National Institute on Aging (NIA)
- NIA is reviewing applications for the Artificial Intelligence and Technology Collaboratories (AITC) for Aging Research Program. The AITC program will serve as a national resource to promote the development and implementation of AI approaches and technology through demonstration projects to improve care and health outcomes for older Americans, including persons with dementia and their caregivers.
- The Artificial Intelligence for Alzheimer’s Disease Initiative aims to create and develop advanced AI methods and apply them to extensive and rich genomic, imaging, and cognitive data. Collectively, the goals of this highly collaborative initiative leverage the promise of ML to contribute to precision diagnostics, prognostication, and targeted and novel treatments.
- NIA has funded a new study in which researchers will develop ML algorithms for the earlier identification of patients with mild cognitive impairment and Alzheimer’s disease and related dementias through natural language processing of electronic health record data and automated speech analysis of patient-doctor conversations.
Eunice Kennedy Shriver National Institute of Child Health and Human Development (NICHD)
- NICHD is supporting use of a machine learning framework to predict severe maternal morbidity.
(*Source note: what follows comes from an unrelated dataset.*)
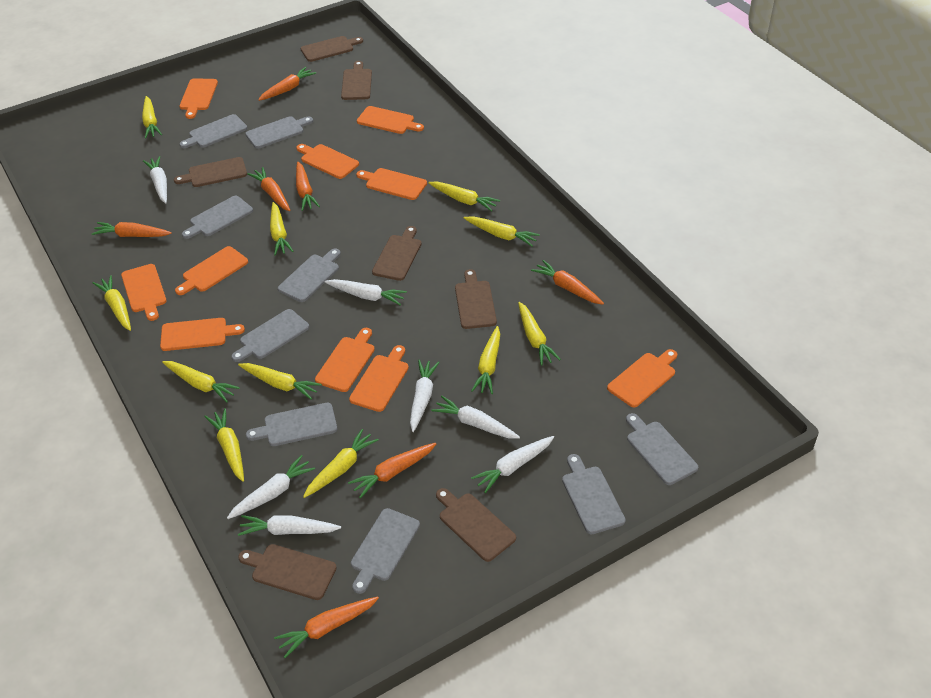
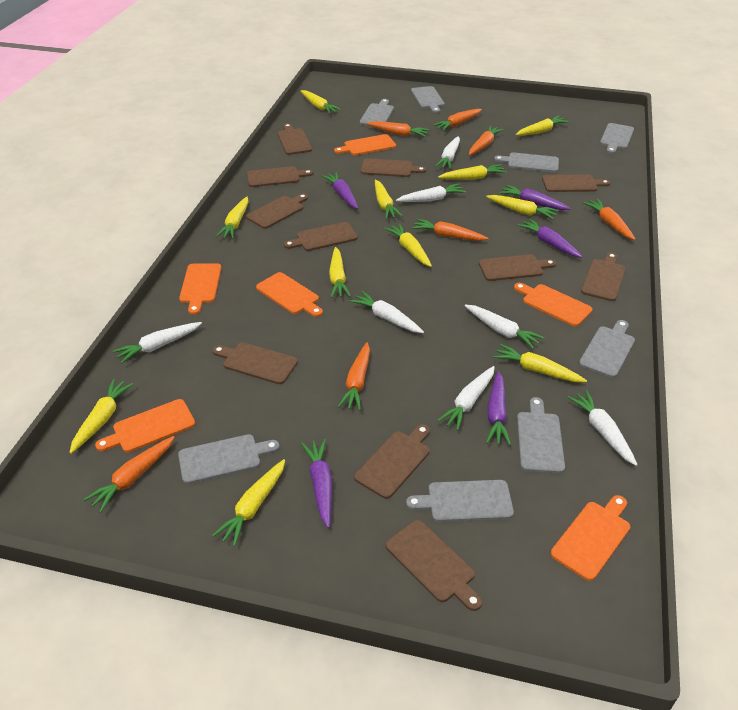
brown cutting board: 7 -> 11
grey cutting board: 9 -> 8
orange cutting board: 10 -> 6
purple carrot: 0 -> 5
Severe maternal morbidity, or life-threatening pregnancy complications at delivery, has been increasing steadily, affecting more than 50,000 women in the U.S. in 2014.
National Institute on Drug Abuse (NIDA)
- NIDA is supporting a project using a neural network-based machine vision method of video analysis to study sleep and social behaviors in mice. This non-invasive technology, if successful, will provide detailed behavioral data that can be used to measure the influence of these behaviors in large-scale genomic experiments and potentially allow for the discovery of genes that regulate addiction vulnerability.
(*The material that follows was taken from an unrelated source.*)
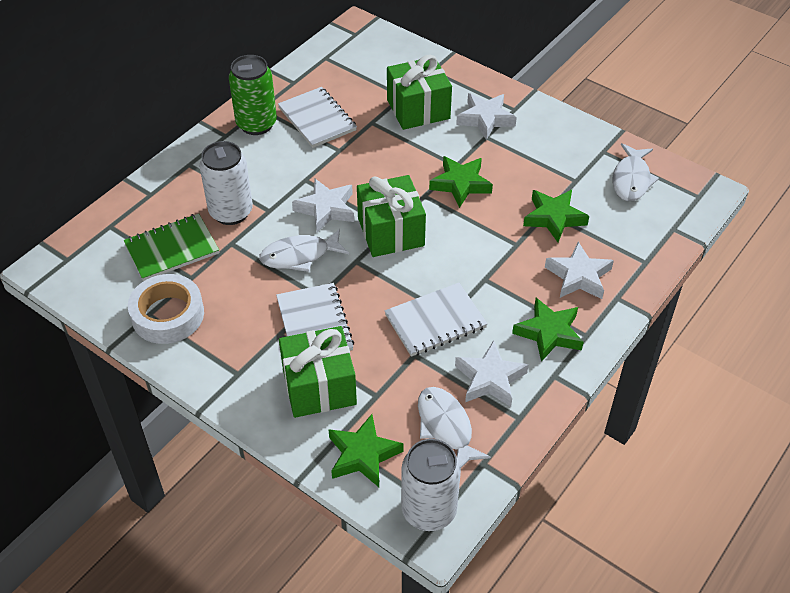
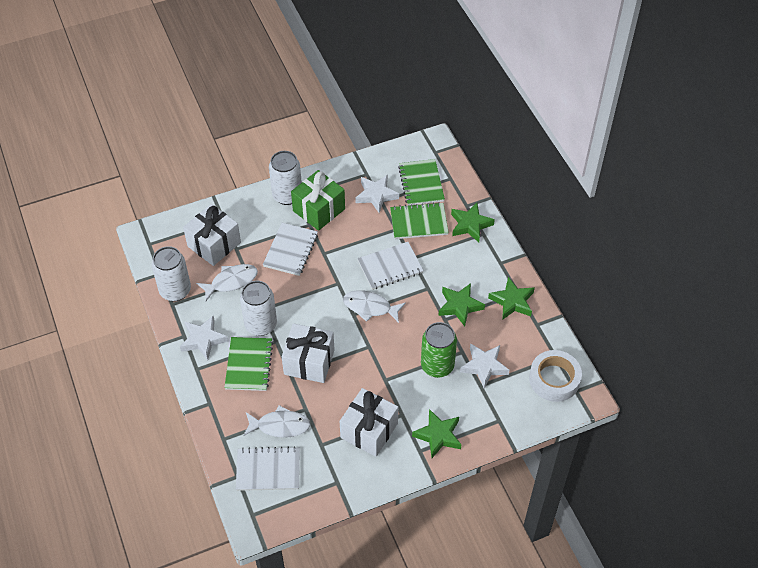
green gift: 3 -> 1
green notebook: 1 -> 3
white can: 2 -> 3
white gift: 0 -> 3
white star: 4 -> 3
- Using the world’s fastest supercomputer, NIDA-funded researchers are applying a new multi-omics, multi-method framework to identify gene networks associated uniquely with cigarette or opioid outcomes and networks shared across these addictions.
- NIDA’s Adolescent Brain Cognitive Development (ABCD) Study is using ML approaches to develop a youth-specific risk calculator that identifies individually based modifiable risk factors that can serve as brain-based targets for novel prevention and intervention approaches.
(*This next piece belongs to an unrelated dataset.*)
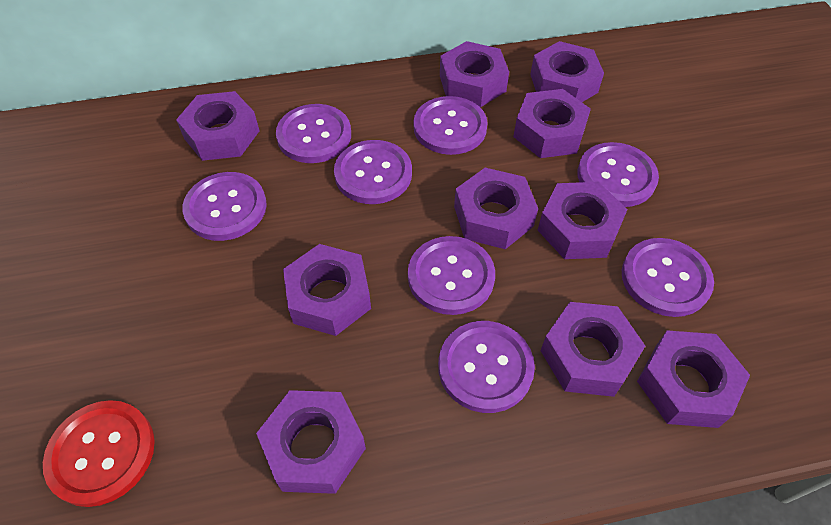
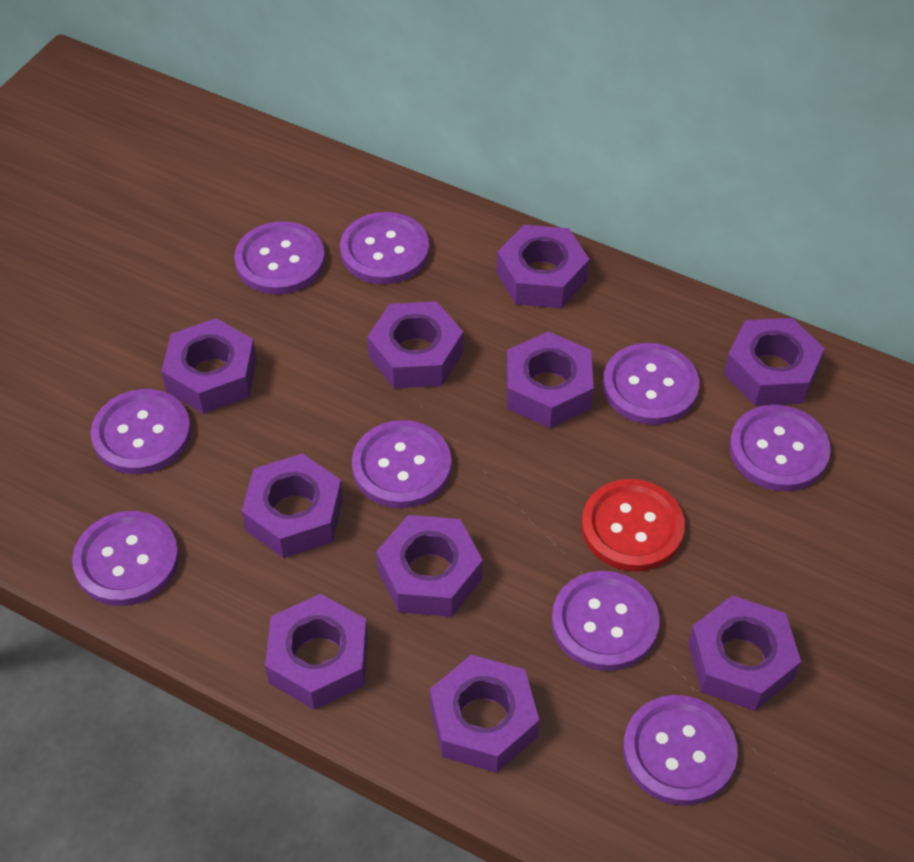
purple button: 8 -> 9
National Institute of Mental Health (NIMH)
- AI solutions that are understandable to humans, also known as “Explainable AI,” are important to generate new theories, move the scientific field forward, and make AI more acceptable to clinicians, patients, and their families.
NIMH supports research that applies sophisticated AI/ML explainable techniques to discover and optimize treatments for mental illnesses, emotional disturbance, and abnormal behavior, with a focus on individualized treatments and a personalized medicine approach.
National Library of Medicine (NLM)
- The Preventing Medication Dispensing Errors in Pharmacy Practice with Interpretable Machine Intelligence project works to further our knowledge for designing interpretable MI outputs and inform the development of MI models that encourage pharmacy staff to make sound clinical decisions that lead to better patient outcomes while improving work-life at lower costs of care.